Charity Girl
- First edition
- Author: Georgette Heyer
- Cover artist: Arthur Barbosa
- Language: English
- Genre: Regency, Romance
- Publisher: Bodley Head
- Publication date: 1970
- Publication place: United Kingdom
- Media type: Print (hardback & paperback)
- Pages: 384 pp
- ISBN: 978-1-4022-1350-2
- OCLC: 209794918
- Dewey Decimal: 823/.912 22
- LC Class: PR6015.E795 C48 2008

= Charity Girl =

1970 novel by Georgette Heyer

Charity Girl is a Regency romance novel by Georgette Heyer, first published in 1970.

==Plot==
Charity Girl revolves around the character of the twenty-nine-year-old Viscount Ashley Desford and his mission to save Charity Steane from a precarious life with her uncaring relatives. The novel also takes up the Viscount's friendship with Henrietta Silverdale, his neighbour and childhood friend, familiary known as "Hetta".

The narrative opens on a conversation between the Viscount and his father, the Earl of Wroxton. Wroxton asks Desford to look into the affairs of his younger brother Simon. Wroxton fears that Simon has fallen into bad company and will destroy his reputation. Desford declines to interfere in Simon's doings, saying that the last person Simon is likely to listen to is his older brother. In the same conversation, Wroxton also reproaches Desford for having failed to marry Henrietta nine years before. Desford protests that, while he loves Hetta as a sister, there is no passion between them and that she cared to marry him as little as he cared to marry her. Later in the novel it emerges that, at that time, Hetta had begged Desford not to propose marriage to her, even though it was the wish of both their families.

After Desford learns that the latest of Hetta's admirers is Mr. Cary Nethercott, he visits her family home of Inglehurst and meets the man, whom he pronounces appropriate but immensely dull. Later, at a party in the neighbourhood, Desford meets Miss Steane, who prefers to be called "Cherry". She is almost nineteen years old, but is being used as an unpaid servant by the aunt and cousins with whom she has lived since her father abandoned her and failed to pay the bill at her boarding school in Bath.

Desford later encounters Cherry running away from home and, against his better judgment, he makes himself responsible for her welfare and takes her to her grandfather's house in London. However, upon arriving there, it is apparent that Cherry's grandfather, Lord Nettlecombe, has left home for the season, so Desford takes Cherry to stay with Hetta and her mother, Lady Silverdale, for the sake of her reputation. When Desford finally tracks Nettlecombe to Harrowgate, Desford finds that the miserly old man has recently married his housekeeper as a matter of economy. Nettlecombe shows no interest whatsoever in his granddaughter's plight and resents the implication that she is in any way his responsibility. Desford then makes for Bath to see if Cherry's old schoolmistress can find her a situation.
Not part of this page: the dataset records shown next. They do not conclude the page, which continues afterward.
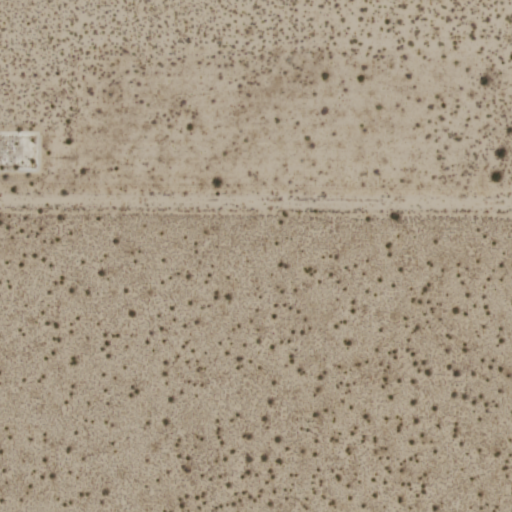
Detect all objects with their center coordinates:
airport: (256, 256)
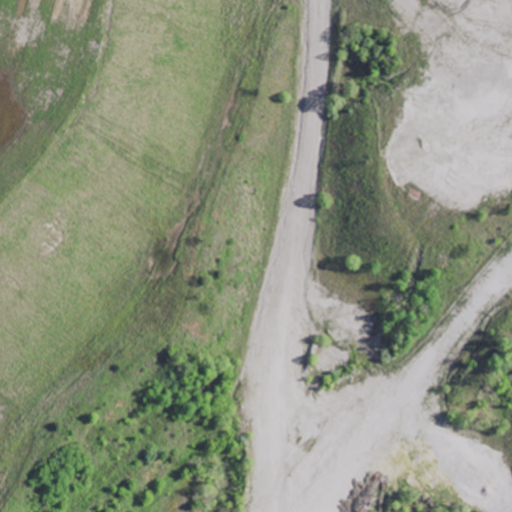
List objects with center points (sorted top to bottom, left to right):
quarry: (268, 240)
road: (327, 243)
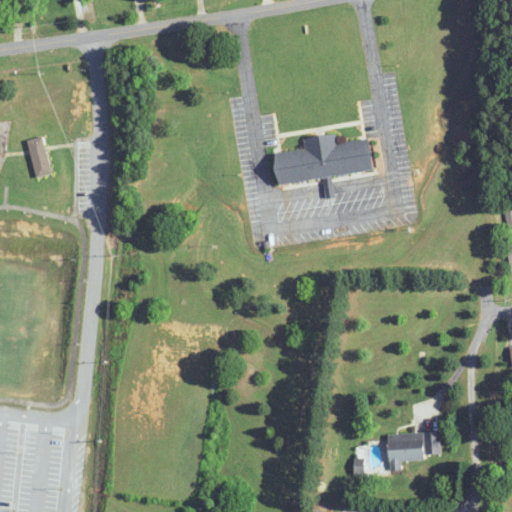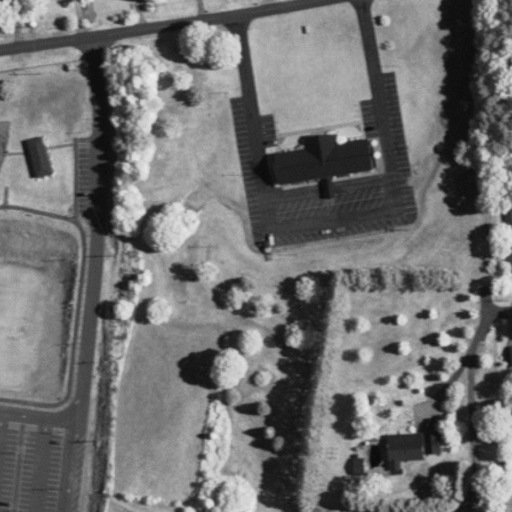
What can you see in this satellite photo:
road: (156, 25)
road: (379, 101)
road: (254, 118)
building: (40, 157)
building: (325, 159)
building: (327, 161)
road: (37, 211)
road: (333, 223)
park: (64, 268)
road: (77, 300)
road: (505, 311)
park: (12, 326)
road: (465, 356)
road: (83, 372)
road: (1, 419)
road: (473, 434)
building: (412, 447)
road: (39, 464)
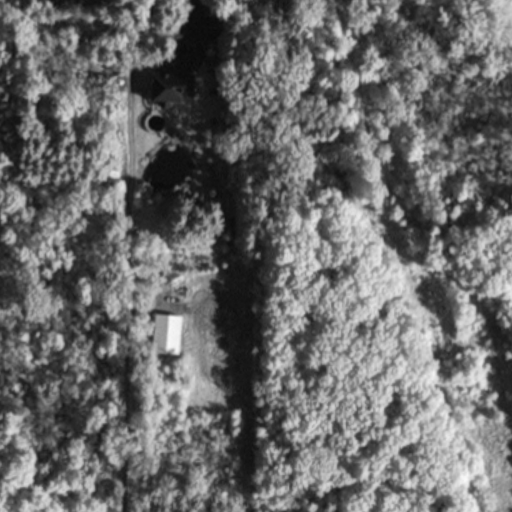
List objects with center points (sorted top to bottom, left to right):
road: (192, 10)
building: (169, 87)
building: (165, 334)
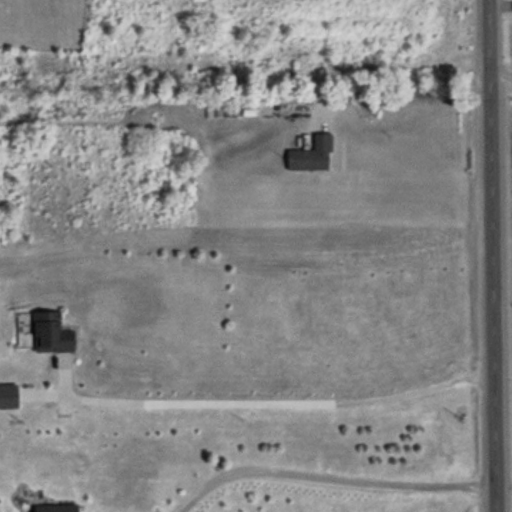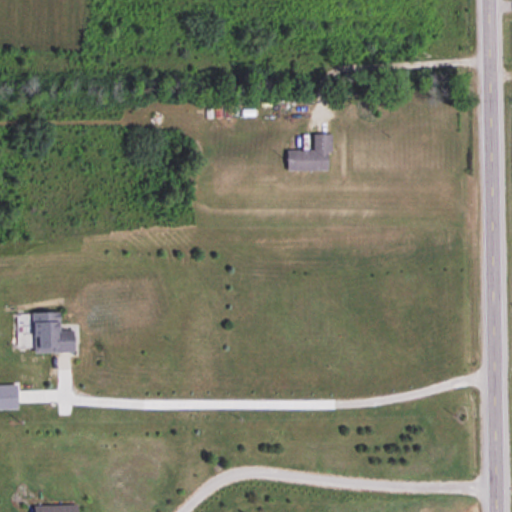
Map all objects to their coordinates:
road: (380, 63)
building: (309, 156)
road: (491, 256)
building: (41, 333)
road: (271, 398)
road: (324, 473)
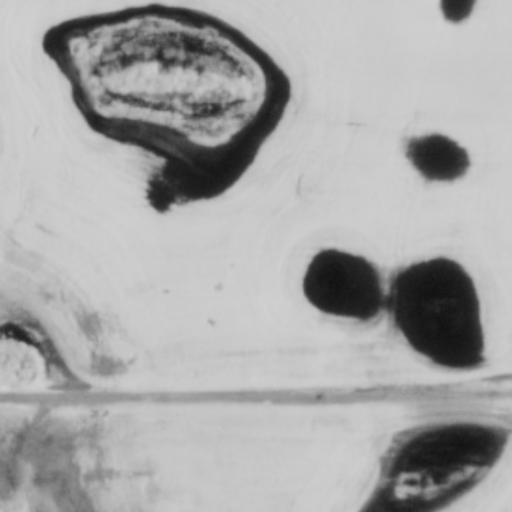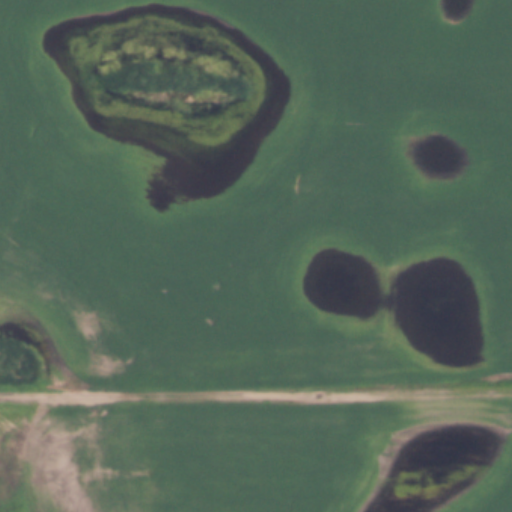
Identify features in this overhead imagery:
road: (256, 393)
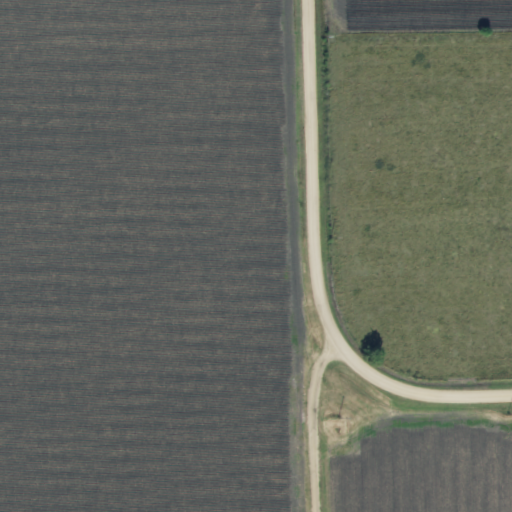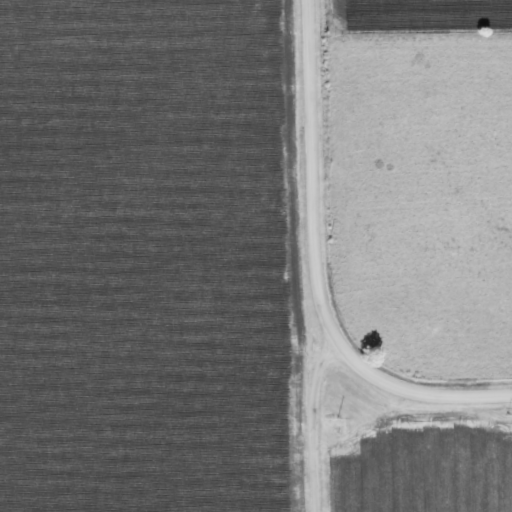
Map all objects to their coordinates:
road: (315, 269)
road: (309, 422)
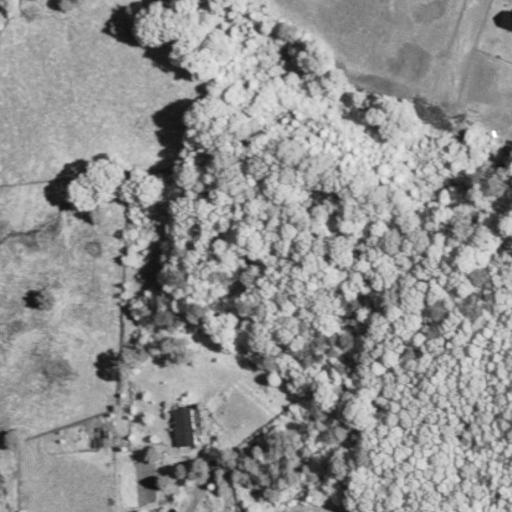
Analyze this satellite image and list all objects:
building: (505, 20)
building: (187, 428)
road: (195, 499)
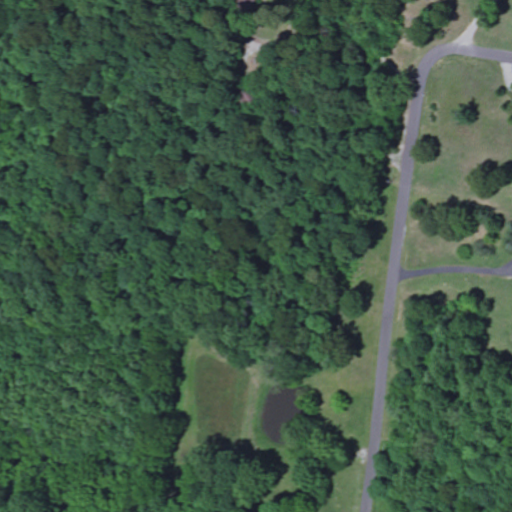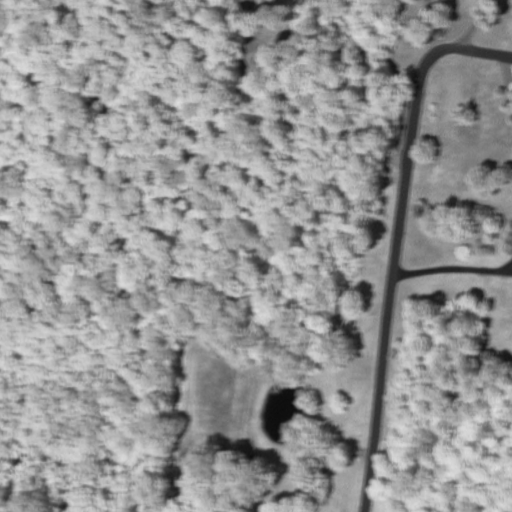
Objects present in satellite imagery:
road: (388, 36)
road: (400, 245)
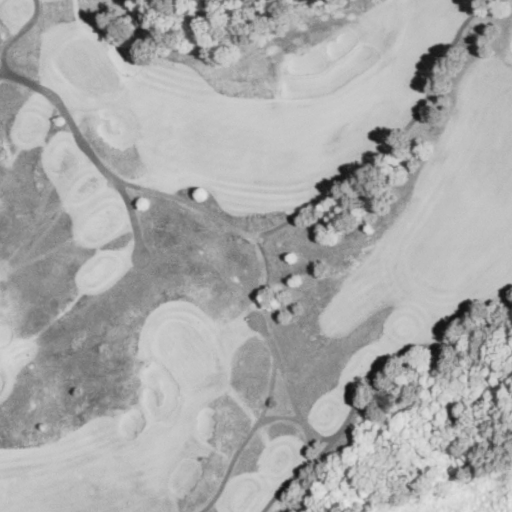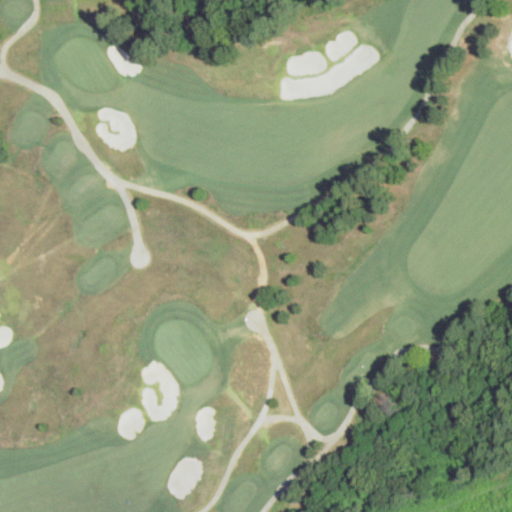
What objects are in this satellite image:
road: (45, 89)
road: (490, 109)
park: (247, 247)
road: (281, 416)
road: (246, 438)
road: (324, 449)
road: (296, 472)
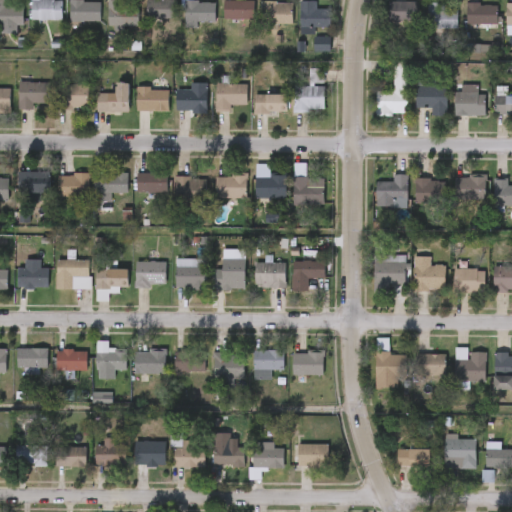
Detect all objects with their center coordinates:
building: (161, 9)
building: (239, 9)
building: (45, 10)
building: (85, 10)
building: (200, 11)
building: (401, 11)
building: (123, 12)
building: (277, 12)
building: (481, 13)
building: (11, 14)
building: (313, 14)
building: (509, 15)
building: (441, 17)
building: (28, 20)
building: (143, 22)
building: (222, 23)
building: (68, 24)
building: (180, 24)
building: (385, 24)
building: (260, 25)
building: (3, 27)
building: (106, 27)
building: (464, 27)
building: (500, 28)
building: (296, 29)
building: (425, 30)
building: (305, 57)
building: (394, 93)
building: (34, 94)
building: (230, 95)
building: (72, 96)
building: (432, 96)
building: (309, 98)
building: (5, 99)
building: (115, 99)
building: (153, 99)
building: (192, 100)
building: (470, 102)
building: (271, 103)
building: (503, 104)
building: (293, 106)
building: (377, 106)
building: (16, 107)
building: (60, 108)
building: (214, 109)
building: (415, 110)
building: (176, 111)
building: (98, 113)
building: (135, 113)
building: (453, 114)
building: (253, 116)
building: (492, 117)
road: (256, 143)
building: (113, 182)
building: (153, 182)
building: (35, 183)
building: (75, 184)
building: (232, 186)
building: (271, 186)
building: (306, 187)
building: (4, 188)
building: (191, 189)
building: (470, 189)
building: (392, 191)
building: (429, 192)
building: (501, 193)
building: (135, 195)
building: (17, 196)
building: (56, 198)
building: (93, 198)
building: (254, 199)
building: (214, 200)
building: (455, 201)
building: (174, 202)
building: (291, 204)
building: (413, 204)
building: (376, 205)
building: (490, 206)
road: (352, 259)
building: (307, 272)
building: (387, 272)
building: (74, 273)
building: (151, 273)
building: (191, 273)
building: (231, 273)
building: (271, 275)
building: (428, 276)
building: (34, 277)
building: (112, 278)
building: (4, 279)
building: (502, 280)
building: (468, 282)
building: (215, 284)
building: (372, 284)
building: (134, 286)
building: (288, 286)
building: (56, 287)
building: (173, 287)
building: (253, 287)
building: (16, 288)
building: (410, 288)
building: (490, 291)
building: (454, 294)
building: (93, 295)
road: (255, 321)
building: (33, 358)
building: (73, 360)
building: (110, 360)
building: (4, 361)
building: (151, 361)
building: (191, 361)
building: (268, 363)
building: (309, 363)
building: (229, 365)
building: (388, 366)
building: (430, 366)
building: (471, 368)
building: (502, 371)
building: (15, 372)
building: (55, 373)
building: (92, 373)
building: (133, 374)
building: (173, 374)
building: (250, 376)
building: (292, 376)
building: (414, 377)
building: (453, 378)
building: (212, 379)
building: (370, 379)
building: (491, 383)
road: (178, 410)
building: (151, 452)
building: (111, 453)
building: (190, 453)
building: (228, 453)
building: (314, 454)
building: (459, 454)
building: (3, 455)
building: (33, 455)
building: (72, 455)
building: (268, 455)
building: (414, 458)
building: (498, 458)
building: (442, 465)
building: (93, 466)
building: (133, 466)
building: (211, 467)
building: (14, 468)
building: (295, 468)
building: (54, 469)
building: (483, 469)
building: (172, 470)
building: (396, 470)
building: (248, 472)
building: (509, 472)
building: (470, 489)
road: (255, 498)
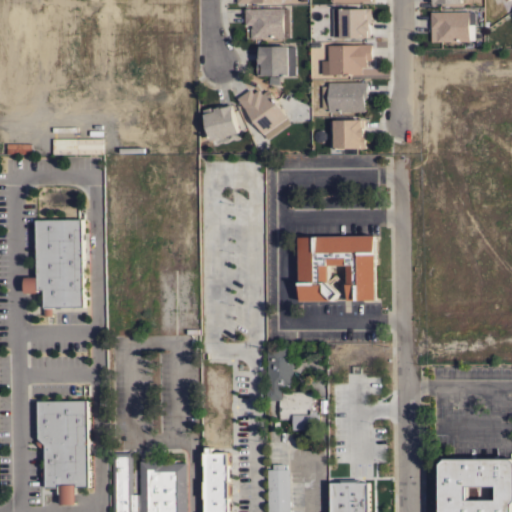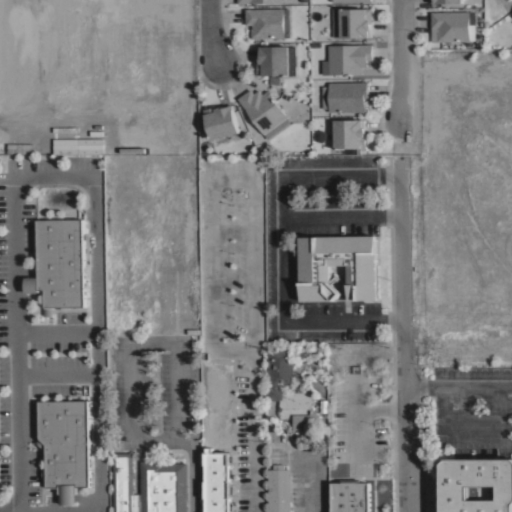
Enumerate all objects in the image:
building: (261, 0)
building: (348, 0)
building: (352, 0)
building: (444, 0)
building: (507, 0)
building: (257, 1)
building: (446, 1)
building: (264, 21)
building: (354, 21)
building: (268, 22)
building: (352, 22)
road: (400, 24)
building: (451, 25)
building: (451, 25)
road: (207, 30)
building: (272, 58)
building: (346, 58)
building: (348, 58)
building: (291, 59)
building: (277, 60)
road: (399, 90)
building: (324, 96)
building: (344, 96)
building: (346, 96)
building: (263, 109)
building: (264, 111)
building: (220, 120)
building: (221, 121)
building: (349, 132)
building: (349, 133)
building: (77, 144)
building: (17, 148)
road: (319, 168)
road: (94, 175)
road: (253, 211)
building: (58, 262)
building: (59, 263)
building: (337, 264)
building: (338, 265)
road: (283, 267)
road: (56, 330)
road: (406, 339)
road: (57, 371)
road: (459, 385)
building: (286, 388)
building: (289, 390)
road: (381, 409)
road: (356, 417)
road: (460, 424)
building: (64, 444)
building: (66, 445)
road: (308, 479)
building: (215, 480)
building: (217, 481)
building: (124, 483)
building: (121, 484)
building: (476, 484)
building: (477, 485)
building: (160, 486)
building: (163, 486)
building: (277, 488)
building: (278, 488)
building: (362, 491)
building: (349, 496)
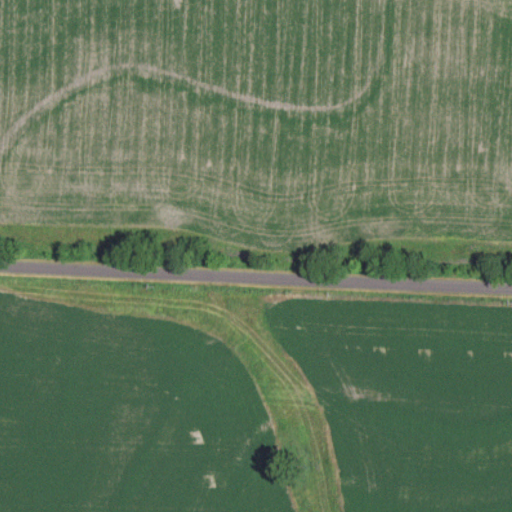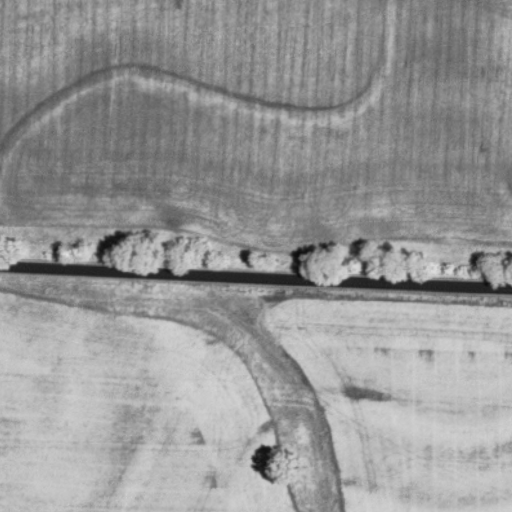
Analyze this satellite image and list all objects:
road: (256, 276)
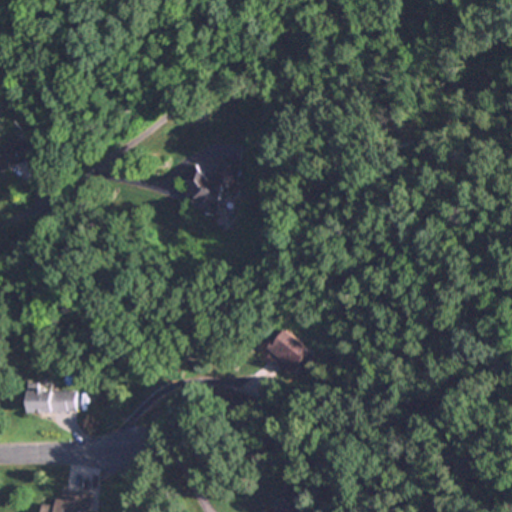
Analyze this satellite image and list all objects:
building: (13, 155)
road: (102, 177)
building: (215, 185)
road: (21, 215)
building: (289, 349)
building: (56, 401)
road: (66, 453)
building: (71, 503)
building: (285, 509)
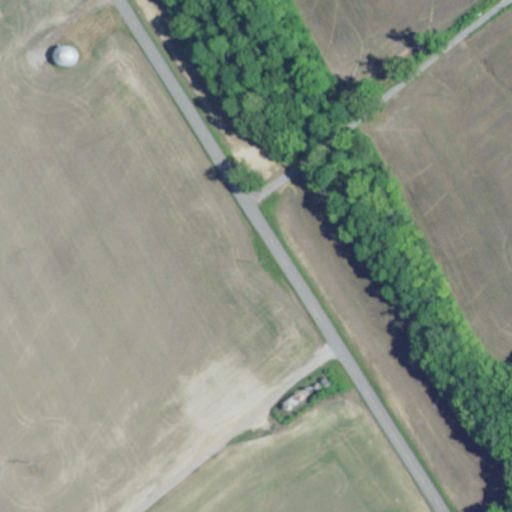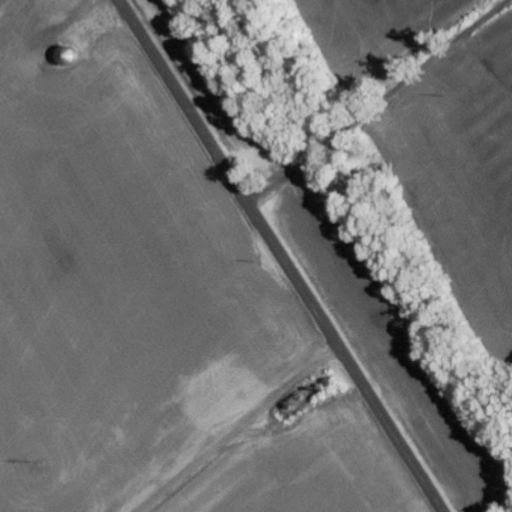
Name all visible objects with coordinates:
road: (461, 103)
road: (281, 255)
Wilfred Steane, Cherry's disreputable father, who had fled London and was presumed dead, reappears after an absence of many years, hoping to blackmail Desford into marrying Cherry on the grounds that he has compromised her reputation. Since Desford is away, he is vigorously defended by his younger brother, Simon, who pretends that Desford is engaged to Hetta. Simon then rushes over to Inglehurst to forewarn them that Steane is on his way, only to find that Cherry seems to have run away yet again. Arriving at Inglehurst only a few minutes after Steane, Desford baffles the wayward father, whose only interest in his daughter is how he can profit by her.

Cherry is finally discovered out in the country with a sprained ankle by Nethercott, who carries her home, having proposed marriage to her and been accepted. Desford has meanwhile realised from his jealousy at Nethercott's former interest in Hetta that he really cares for her and declares that he does not mean to break off the engagement that his brother invented for them. Hetta admits that she loves him in return and they receive Lady Silverdale's blessing.

Simon, invited to stay to dinner too, excuses himself since he has to make an early start for Brighton the next day. His parting words to his brother are: "But if you should get into any more scrapes, Des, just send me word, and I'll post straight back to rescue you!"

== Critical reception ==

A Publishers Weekly review of Charity Girl describes it as "full of dashing period slang, and it trifles with the affairs of several maids and men with such style and gentle irony that readers of good 'ton,' as Miss Heyer herself might put it, will find reading it a very 'comfortable cose' indeed." Beyond that, Charity Girl has not received a lot of serious critical attention, but it does continue to garner a steady trickle of readers, especially fans of the regency genre. Charity Girl has seventeen reviews, most of them positive, at Google Books. Good Reads posts forty-eight reviews of Charity Girl with an average 3.39 rating out of five. At Library Thing, the novel has a 3.55 out of four rating.